Irkallu is much closer to the second than the first. It's certainly not a place of punishment; there's no element of eventual damnation or paradise to the Babylonian conception of what happens after death. It's merely a final destination; a sort of end-of-the-line holding cell for all the myriad dead.
For the Babylonians, the primary function of the Underworld is to keep dead people in so that they can't venture into the lands of the living. Ghosts of the dead were believed to be capable of very malicious behavior, inflicting bad fortune or sickness on the living if they roamed free, and as such needed somewhere they could be held in order for those who were still alive to be free of their depredations.

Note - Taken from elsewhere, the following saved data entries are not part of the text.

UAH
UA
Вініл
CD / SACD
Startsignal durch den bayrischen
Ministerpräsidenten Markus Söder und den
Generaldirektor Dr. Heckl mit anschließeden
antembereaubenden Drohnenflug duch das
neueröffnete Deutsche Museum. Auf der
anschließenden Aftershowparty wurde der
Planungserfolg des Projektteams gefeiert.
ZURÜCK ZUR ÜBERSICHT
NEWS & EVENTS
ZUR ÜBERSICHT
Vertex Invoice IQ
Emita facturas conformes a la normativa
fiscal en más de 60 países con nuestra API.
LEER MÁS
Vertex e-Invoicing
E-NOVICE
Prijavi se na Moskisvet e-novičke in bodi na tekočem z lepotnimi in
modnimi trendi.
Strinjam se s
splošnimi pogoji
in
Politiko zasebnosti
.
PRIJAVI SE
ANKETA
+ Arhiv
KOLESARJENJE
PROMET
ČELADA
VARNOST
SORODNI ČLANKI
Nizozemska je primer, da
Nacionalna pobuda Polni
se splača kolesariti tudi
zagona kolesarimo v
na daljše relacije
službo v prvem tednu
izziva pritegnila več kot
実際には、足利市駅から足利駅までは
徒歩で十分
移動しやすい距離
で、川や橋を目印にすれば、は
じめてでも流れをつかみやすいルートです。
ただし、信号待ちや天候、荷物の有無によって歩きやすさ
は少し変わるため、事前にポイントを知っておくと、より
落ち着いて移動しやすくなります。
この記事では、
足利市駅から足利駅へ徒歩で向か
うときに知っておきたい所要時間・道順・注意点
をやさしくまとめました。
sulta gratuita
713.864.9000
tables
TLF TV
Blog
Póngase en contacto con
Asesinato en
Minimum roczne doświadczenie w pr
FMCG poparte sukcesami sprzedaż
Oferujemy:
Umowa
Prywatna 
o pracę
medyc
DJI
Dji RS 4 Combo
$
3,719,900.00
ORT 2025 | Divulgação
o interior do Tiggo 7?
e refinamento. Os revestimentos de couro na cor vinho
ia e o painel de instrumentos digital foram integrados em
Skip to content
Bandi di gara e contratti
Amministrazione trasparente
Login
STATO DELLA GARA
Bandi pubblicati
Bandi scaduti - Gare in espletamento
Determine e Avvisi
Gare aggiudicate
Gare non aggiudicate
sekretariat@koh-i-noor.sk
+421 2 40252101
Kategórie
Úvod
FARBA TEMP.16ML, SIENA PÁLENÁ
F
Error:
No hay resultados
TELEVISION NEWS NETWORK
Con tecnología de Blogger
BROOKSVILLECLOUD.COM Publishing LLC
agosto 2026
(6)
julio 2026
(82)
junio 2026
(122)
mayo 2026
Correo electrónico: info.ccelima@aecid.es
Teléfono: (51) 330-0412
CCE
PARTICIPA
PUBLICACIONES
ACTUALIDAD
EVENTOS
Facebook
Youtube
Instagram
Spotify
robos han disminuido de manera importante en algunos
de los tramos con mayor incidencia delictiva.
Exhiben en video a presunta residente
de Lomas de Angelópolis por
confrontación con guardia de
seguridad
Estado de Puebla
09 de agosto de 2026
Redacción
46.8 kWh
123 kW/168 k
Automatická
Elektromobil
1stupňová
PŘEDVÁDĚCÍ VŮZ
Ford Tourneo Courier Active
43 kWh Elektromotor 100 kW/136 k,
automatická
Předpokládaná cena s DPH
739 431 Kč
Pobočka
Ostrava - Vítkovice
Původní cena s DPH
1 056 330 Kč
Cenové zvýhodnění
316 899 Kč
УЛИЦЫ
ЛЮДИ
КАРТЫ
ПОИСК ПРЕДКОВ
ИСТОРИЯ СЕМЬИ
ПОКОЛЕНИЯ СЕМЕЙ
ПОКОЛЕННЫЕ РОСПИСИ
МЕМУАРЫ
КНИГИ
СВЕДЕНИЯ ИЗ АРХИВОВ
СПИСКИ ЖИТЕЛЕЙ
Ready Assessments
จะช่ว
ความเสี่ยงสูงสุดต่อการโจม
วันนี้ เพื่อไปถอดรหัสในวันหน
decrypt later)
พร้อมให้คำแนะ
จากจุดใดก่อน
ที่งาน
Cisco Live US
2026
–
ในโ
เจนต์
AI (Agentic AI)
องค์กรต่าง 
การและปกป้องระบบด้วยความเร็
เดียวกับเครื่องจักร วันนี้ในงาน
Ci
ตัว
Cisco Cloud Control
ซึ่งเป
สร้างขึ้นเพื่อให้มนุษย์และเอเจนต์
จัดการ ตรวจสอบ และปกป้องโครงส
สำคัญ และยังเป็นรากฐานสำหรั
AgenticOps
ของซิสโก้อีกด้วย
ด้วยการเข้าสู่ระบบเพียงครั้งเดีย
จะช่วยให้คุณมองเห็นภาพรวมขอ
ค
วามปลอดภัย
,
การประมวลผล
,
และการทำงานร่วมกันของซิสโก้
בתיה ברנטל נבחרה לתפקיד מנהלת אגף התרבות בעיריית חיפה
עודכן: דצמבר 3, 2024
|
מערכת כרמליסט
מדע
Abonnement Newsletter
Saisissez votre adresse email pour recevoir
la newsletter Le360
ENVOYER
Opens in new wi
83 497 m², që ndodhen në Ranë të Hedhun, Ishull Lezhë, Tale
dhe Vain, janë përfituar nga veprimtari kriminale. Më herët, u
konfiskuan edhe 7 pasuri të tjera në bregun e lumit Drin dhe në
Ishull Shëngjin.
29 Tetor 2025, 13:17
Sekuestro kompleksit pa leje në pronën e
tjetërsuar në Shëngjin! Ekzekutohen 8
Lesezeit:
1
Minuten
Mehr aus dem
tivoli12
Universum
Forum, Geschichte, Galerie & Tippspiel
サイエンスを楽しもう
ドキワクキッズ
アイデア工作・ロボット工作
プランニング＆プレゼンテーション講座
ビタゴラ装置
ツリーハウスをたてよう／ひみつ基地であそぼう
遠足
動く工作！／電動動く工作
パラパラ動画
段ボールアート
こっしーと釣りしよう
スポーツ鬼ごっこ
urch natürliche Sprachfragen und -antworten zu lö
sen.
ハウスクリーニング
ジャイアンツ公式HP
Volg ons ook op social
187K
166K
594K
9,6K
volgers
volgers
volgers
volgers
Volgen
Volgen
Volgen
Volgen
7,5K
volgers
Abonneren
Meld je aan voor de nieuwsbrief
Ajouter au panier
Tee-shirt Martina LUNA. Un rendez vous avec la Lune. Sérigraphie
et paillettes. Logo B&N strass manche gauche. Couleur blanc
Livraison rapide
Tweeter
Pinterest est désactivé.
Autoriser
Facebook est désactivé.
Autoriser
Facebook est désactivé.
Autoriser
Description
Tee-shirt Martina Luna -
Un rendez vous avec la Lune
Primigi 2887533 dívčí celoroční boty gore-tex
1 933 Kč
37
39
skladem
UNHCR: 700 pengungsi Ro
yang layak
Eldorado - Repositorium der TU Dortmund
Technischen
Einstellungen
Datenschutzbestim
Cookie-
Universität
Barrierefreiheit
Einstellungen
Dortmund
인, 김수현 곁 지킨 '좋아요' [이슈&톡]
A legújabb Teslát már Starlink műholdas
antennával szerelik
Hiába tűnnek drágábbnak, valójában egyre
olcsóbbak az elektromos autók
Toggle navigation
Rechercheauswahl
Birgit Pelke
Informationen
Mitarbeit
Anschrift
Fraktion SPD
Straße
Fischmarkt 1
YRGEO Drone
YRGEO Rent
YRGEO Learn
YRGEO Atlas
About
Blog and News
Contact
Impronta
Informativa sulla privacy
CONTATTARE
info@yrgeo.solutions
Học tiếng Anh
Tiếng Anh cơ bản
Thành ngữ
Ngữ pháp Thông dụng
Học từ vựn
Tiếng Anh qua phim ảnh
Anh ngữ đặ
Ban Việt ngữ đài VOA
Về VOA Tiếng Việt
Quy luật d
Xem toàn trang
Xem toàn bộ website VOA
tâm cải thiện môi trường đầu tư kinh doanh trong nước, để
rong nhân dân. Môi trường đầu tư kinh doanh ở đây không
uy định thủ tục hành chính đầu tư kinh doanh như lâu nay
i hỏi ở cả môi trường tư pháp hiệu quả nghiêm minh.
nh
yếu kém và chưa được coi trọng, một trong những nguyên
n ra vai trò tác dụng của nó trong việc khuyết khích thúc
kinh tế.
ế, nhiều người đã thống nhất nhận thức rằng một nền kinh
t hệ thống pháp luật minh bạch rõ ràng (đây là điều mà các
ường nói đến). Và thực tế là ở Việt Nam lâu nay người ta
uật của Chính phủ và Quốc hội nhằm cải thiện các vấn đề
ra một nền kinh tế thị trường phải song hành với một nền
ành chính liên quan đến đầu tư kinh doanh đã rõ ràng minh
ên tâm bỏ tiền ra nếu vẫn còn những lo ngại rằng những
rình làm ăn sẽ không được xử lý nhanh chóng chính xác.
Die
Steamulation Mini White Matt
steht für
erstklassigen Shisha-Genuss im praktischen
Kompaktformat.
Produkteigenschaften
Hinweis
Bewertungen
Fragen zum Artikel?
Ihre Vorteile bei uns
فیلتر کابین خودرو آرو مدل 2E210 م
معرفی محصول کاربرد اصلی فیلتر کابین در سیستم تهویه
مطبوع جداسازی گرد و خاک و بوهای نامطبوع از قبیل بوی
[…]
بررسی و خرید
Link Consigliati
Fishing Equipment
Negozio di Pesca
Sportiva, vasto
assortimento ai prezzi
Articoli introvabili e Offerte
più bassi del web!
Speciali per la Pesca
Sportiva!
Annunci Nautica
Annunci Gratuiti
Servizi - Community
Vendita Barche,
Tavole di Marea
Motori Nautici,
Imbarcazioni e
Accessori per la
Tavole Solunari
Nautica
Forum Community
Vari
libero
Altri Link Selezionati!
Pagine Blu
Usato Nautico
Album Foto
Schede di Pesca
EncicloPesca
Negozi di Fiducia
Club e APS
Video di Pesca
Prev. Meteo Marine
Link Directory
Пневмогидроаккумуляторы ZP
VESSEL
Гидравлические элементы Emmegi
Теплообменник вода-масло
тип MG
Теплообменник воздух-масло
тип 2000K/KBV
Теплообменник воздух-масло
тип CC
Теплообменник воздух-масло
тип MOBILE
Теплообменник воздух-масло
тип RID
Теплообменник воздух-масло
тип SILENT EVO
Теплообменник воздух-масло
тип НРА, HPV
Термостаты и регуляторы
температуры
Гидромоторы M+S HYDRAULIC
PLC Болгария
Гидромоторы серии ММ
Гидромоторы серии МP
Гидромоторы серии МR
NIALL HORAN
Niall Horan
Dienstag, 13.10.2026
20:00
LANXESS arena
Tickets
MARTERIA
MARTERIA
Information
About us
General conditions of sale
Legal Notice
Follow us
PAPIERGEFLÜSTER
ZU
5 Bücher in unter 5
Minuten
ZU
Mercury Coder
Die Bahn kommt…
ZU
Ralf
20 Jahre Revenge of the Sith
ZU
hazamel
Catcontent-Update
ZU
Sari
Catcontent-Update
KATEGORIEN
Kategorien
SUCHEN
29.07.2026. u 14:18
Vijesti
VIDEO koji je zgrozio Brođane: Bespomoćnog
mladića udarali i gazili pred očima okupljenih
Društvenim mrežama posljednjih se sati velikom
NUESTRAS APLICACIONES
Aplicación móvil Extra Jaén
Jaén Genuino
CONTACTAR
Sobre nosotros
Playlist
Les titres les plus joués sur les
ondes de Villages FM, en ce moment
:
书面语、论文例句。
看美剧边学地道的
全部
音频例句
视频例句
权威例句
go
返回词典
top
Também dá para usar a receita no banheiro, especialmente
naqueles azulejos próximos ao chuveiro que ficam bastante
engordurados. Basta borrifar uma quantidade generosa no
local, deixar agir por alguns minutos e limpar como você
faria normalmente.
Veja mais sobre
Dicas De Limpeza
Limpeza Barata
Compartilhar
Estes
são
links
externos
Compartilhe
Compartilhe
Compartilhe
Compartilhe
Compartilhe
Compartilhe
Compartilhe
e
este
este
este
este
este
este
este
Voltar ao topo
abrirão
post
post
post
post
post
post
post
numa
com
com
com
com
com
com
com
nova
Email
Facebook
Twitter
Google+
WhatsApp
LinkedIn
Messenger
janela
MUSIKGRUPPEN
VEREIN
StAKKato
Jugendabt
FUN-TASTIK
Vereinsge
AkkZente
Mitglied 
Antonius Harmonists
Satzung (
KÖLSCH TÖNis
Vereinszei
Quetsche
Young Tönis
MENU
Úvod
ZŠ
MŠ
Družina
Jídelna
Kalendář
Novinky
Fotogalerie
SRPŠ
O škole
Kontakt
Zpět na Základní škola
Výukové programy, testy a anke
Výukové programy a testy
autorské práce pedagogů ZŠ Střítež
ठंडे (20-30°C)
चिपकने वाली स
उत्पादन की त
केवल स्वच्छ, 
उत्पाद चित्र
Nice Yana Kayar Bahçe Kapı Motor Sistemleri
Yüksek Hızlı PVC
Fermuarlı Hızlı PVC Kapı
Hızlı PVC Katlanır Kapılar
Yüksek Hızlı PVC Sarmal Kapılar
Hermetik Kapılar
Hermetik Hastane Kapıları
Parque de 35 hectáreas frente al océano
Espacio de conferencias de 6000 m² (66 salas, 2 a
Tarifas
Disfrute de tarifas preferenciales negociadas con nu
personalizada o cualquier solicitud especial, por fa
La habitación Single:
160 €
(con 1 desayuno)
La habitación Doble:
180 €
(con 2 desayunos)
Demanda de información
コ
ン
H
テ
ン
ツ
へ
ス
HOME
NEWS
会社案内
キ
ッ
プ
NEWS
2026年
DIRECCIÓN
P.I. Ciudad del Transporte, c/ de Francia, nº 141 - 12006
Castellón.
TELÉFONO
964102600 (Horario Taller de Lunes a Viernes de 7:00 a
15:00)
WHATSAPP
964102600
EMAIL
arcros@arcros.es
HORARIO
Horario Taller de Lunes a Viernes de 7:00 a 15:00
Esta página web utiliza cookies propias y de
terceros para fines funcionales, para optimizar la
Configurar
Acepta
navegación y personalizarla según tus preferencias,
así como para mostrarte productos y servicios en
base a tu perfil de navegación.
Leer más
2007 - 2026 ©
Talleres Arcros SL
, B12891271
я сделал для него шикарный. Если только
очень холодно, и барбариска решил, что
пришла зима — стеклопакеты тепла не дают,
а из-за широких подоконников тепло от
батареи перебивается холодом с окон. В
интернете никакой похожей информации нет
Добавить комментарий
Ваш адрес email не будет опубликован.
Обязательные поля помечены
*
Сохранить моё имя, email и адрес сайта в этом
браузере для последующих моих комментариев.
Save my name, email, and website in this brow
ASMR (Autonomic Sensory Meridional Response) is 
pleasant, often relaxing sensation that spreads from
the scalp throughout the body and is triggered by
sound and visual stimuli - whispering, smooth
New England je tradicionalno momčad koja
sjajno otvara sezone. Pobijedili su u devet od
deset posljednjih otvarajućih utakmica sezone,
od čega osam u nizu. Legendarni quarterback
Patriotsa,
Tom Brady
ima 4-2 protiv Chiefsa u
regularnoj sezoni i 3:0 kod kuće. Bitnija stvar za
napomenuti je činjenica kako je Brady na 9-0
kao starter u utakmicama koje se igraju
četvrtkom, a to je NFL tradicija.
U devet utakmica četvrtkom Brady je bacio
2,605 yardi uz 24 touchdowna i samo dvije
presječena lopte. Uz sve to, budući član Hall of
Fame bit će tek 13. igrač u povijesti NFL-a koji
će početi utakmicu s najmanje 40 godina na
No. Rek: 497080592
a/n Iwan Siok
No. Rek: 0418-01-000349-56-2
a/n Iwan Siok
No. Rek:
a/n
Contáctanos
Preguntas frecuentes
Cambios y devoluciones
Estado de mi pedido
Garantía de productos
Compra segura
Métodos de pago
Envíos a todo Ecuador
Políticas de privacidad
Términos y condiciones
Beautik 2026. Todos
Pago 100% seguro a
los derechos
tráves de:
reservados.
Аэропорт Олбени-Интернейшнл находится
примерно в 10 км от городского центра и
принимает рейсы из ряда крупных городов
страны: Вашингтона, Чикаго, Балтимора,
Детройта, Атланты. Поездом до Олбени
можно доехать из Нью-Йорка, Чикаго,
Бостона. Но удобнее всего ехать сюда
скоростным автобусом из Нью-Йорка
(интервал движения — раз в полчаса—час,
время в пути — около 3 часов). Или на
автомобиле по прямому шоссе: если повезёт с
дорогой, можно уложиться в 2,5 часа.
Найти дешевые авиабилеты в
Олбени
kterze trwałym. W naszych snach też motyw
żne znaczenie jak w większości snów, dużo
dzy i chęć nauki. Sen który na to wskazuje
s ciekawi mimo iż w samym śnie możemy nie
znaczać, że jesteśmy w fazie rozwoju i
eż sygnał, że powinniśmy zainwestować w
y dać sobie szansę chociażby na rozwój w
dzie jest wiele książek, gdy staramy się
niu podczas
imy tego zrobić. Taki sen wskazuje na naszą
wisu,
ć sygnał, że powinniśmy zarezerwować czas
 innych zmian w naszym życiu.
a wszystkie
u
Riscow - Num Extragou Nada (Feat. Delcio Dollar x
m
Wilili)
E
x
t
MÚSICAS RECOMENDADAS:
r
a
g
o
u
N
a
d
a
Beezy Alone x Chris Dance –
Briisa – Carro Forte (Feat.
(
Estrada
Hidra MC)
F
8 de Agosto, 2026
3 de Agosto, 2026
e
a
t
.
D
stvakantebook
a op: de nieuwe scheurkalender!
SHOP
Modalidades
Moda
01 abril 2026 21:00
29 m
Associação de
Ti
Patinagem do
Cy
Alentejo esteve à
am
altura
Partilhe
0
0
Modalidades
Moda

This is the major reason that funerary rites were important to them; a dead person who didn't get buried was a dead person who might not find their way properly to the Underworld, and thus a menace to everyone around them if they happened to stick around and start reenacting scenes from Poltergeist. It's also the reason that, when Ishtar or Ereshkigal start throwing tantrums and threatening to break down the gates of the place to free the dead, the rest of the gods go to Defcon One until the issue is resolved.
But for the dead themselves, there's no particular good or bad attached to going to the Underworld; you're dead, that's it. A lot of Babylonian funeral hymns stress the idea that death is the great equalizer; a common man and a king both end up in exactly the same place regardless of what they had or were in life (though there are, of course, occasional hymns written specifically for kings where they claim that their status as more beloved by the gods than anyone else might grant them an exception). While Irkallu is pretty uniformly described as dreary, dark and forbidding, no kind of punishment or terrorizing of the dead is ever mentioned. It may not be the most pleasant of places, but it's not a punishment; it's just the inevitable end of the road after the joys of life have ceased.
There are, however, a few interesting mentions of the dead being "judged", usually by Shamash, Sin or Gilgamesh, but what that means and whether it has to do with what they did in life or their behavior in the Underworld itself is an unexplained mystery. Since we don't know of any "punishment" sectors of Irkallu, I'd probably treat these courts and judgments as pertaining to the affairs of the Underworld instead of life before it; after all, if Irkallu has its own entire pantheon of gods that mirror the Anunna in the heavens above as well as more dead people than you could shake a stick at, it probably has more than its share of squabbling to sort out.